YingMusic-SVC: Real-World Robust Zero-Shot Singing Voice Conversion with Flow-GRPO and Singing-Specific Inductive Biases
This work addresses the problem of fragile zero-shot singing voice conversion for real-world deployment, though it appears incremental as it builds on existing methods with specific enhancements.
The paper tackled the problem of robust zero-shot singing voice conversion in real songs by addressing harmony interference, F0 errors, and lack of inductive biases, resulting in consistent improvements in timbre similarity, intelligibility, and perceptual naturalness over baselines, especially under accompanied and harmony-contaminated conditions.
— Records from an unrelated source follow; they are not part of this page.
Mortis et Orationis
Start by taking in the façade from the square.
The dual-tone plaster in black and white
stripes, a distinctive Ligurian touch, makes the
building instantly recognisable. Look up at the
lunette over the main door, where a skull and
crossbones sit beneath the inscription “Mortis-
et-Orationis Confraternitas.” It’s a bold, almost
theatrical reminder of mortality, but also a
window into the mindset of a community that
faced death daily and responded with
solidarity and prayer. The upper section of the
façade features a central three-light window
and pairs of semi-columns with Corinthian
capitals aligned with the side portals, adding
Singing voice conversion (SVC) aims to render the target singer's timbre while preserving melody and lyrics. However, existing zero-shot SVC systems remain fragile in real songs due to harmony interference, F0 errors, and the lack of inductive biases for singing. We propose YingMusic-SVC, a robust zero-shot framework that unifies continuous pre-training, robust supervised fine-tuning, and Flow-GRPO reinforcement learning. Our model introduces a singing-trained RVC timbre shifter for timbre-content disentanglement, an F0-aware timbre adaptor for dynamic vocal expression, and an energy-balanced rectified flow matching loss to enhance high-frequency fidelity. Experiments on a graded multi-track benchmark show that YingMusic-SVC achieves consistent improvements over strong open-source baselines in timbre similarity, intelligibility, and perceptual naturalness, especially under accompanied and harmony-contaminated conditions, demonstrating its effectiveness for real-world SVC deployment.